Wir gehen nunmehr in die Debatte ein.

Ich mache aber darauf aufmerksam, daß gemäß § 61 Abs. 7 der Geschäftsordnung des Bundesrates die Redezeit jedes Bundesrates mit insgesamt 20 Minuten begrenzt ist.

Zu Wort gemeldet hat sich Herr Bundesrat Mag. Langer. Ich erteile es ihm.

16.35

Bundesrat Mag. Dieter Langer (Freiheitliche, Wien): Frau Präsidentin! Hohes Haus! Sehr geehrte Damen und Herren! Frau Bundesministerin! Sie haben zu Beginn Ihrer Beantwortung gesagt und es offenbar bedauert, daß man das Museumsquartier immer nur als bauliches Problem betrachtet. Doch wenn man sich die Entwicklung und die Geschichte des Museumsquartieres ansieht, dann kann man sagen: Es war immer ein bauliches Problem und ging nicht um die Nutzung, denn dafür gab es Vorschläge, und es wurden auch Teile des bestehenden Gebäudes genutzt.

Wenn ich mir die Geschichte des Museumsquartieres ansehe, dann kann ich eigentlich keine Bemühungen der Bundesregierung oder der verantwortlichen Politiker entdecken, dieses Projekt entsprechend voranzutreiben. Die Geschichte des Museumsquartiers ist nicht nur eine unendliche, sondern auch eine unendlich traurige Geschichte, ein eklatantes Beispiel für die Kombination von Unfähigkeit und Untätigkeit: Fehleinschätzung folgt auf Fehleinschätzung. Fehler reiht sich an Fehler. Aber kassiert wird in diesem Dunstkreis fleißig. An dieser Entwicklung kann auch die Stellungnahme des Präsidenten des Bundesdenkmalamtes, Dr. Sailer, nichts ändern. Es bleiben, wie wir heute gehört haben, allzu viele wesentliche Fragen offen.

Nicht nur Dr. Sailer stellen sich die Haare auf, als er in seinem Interview mit der "Presse" am 6. Juli 1996 sagte: "Den Fischer-von-Erlach-Trakt als Depot zu nutzen – da stellen sich mir die Haare auf." – Auch dem Leser des Rechnungshofberichtes – darauf werden wir noch eingehend zu sprechen kommen – stellen sich die Haare über das auf, was hier geschehen ist. Und es nützt auch nichts, Frau Bundesministerin, wenn Sie nun gewollten Optimismus versprühen, wenn Frau Stadträtin Dr.
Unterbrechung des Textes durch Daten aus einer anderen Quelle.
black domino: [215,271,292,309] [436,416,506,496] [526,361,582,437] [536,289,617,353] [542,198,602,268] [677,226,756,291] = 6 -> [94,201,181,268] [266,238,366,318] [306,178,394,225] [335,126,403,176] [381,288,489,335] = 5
Pasterk mit der Schaufel bei Fuß dasteht oder der Noch-Stadtrat Swoboda sogar Gewehr bei Fuß, um die Dinge voranzutreiben, wobei er deren Fortgang dann vielleicht aus Brüssel wohlwollend betrachten wird.

Sie werden auf diese Art und Weise ein vermurkstes Projekt nicht retten. Ich behaupte, daß es jetzt, nach nunmehr zehn Jahren, vermurkst ist. Frau Bundesministerin! Machen Sie Schluß mit dem jahrelangen Krampf! Wir sagen: Beginnen Sie neu, ohne Fehleinschätzungen und ohne Fehler! Denn der Vertrauensvorschuß in die Lösungskompetenz bezüglich Museumsquartier ist bei uns und in der Öffentlichkeit verspielt.
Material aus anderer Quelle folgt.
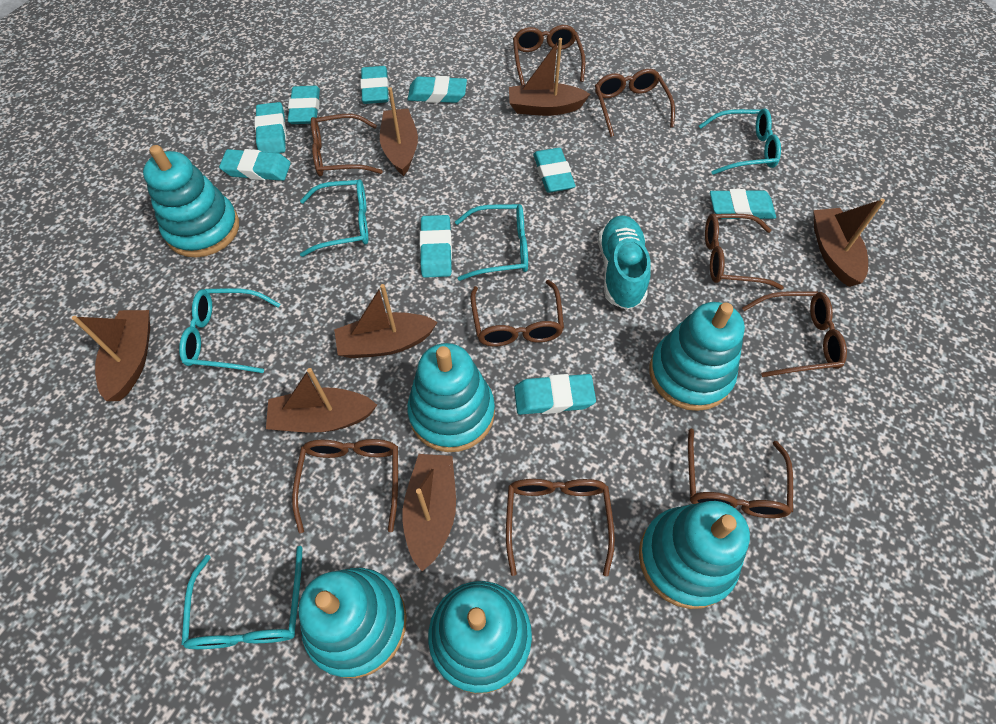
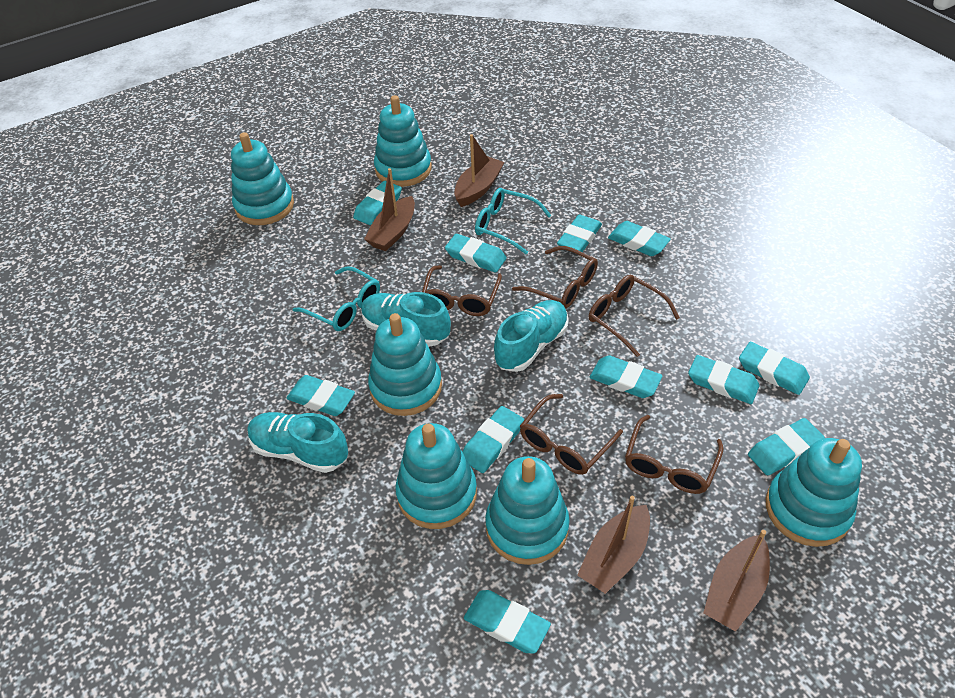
brown boat: [72,310,150,401] [266,368,377,433] [334,284,438,358] [380,87,418,176] [402,454,456,571] [509,38,590,116] [813,199,885,287] = 7 -> [364,168,415,251] [454,134,504,207] [577,496,650,594] [703,530,770,632] = 4
brown glasses: [292,439,398,533] [311,114,383,176] [471,280,564,346] [506,479,615,577] [513,25,585,85] [595,69,675,137] [688,428,793,518] [705,214,784,290] [742,291,847,377] = 9 -> [422,265,502,316] [512,246,598,309] [520,394,623,475] [589,275,680,357] [625,415,724,494] = 5
turquoise eraser: [219,149,291,181] [255,102,286,153] [288,86,320,124] [360,66,389,104] [408,76,467,103] [420,215,452,278] [514,374,596,415] [533,148,576,193] [710,189,776,220] = 9 -> [286,375,355,416] [353,181,402,225] [445,234,507,272] [463,406,524,473] [464,590,551,653] [557,214,602,252] [590,356,663,398] [608,221,671,256] [688,355,759,404] [739,342,810,395] [748,418,825,476] = 11
turquoise glasses: [179,288,280,373] [181,546,302,649] [300,179,368,257] [455,204,528,281] [699,109,781,175] = 5 -> [293,266,380,331] [475,188,552,254] = 2
turquoise shoe: [598,215,651,310] = 1 -> [247,412,348,473] [361,292,451,347] [494,300,569,372] = 3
Es ist meines Erachtens nach nicht das Sprichwort anzuwenden: Gut Ding braucht Weile, sondern es trifft eher das Sprichwort zu: Wo einmal der Hund drin ist, kommt nix Gscheites mehr raus. (Bundesrat Wöllert: Wie bei der FPÖ.) – Der erste Fehler wurde bereits 1986 begangen: Es wurde damals die Gelegenheit nicht genutzt, aus dem bestehenden Vertrag mit der Wiener Messe auszusteigen. Das hat später insgesamt 370 Millionen gekostet. Man hat damals zwar schon gewußt, daß man die Räumlichkeiten oder das Areal brauchen wird, aber man hat nicht rechtzeitig und vorausschauend genug reagiert.

Was dann geschieht – man muß sich das wohl sukzessiv ansehen –, sind Beispiele von Ziel- und Orientierungslosigkeit, aber auch von Instinktlosigkeit. Der zweite Fehler unterläuft im November 1986: Im Text der Ausschreibung des Architektenwettbewerbes ist der Denkmalschutz nicht richtig beachtet; bei der Ausschreibung wurde die Meinung des Denkmalamtes nicht umgesetzt.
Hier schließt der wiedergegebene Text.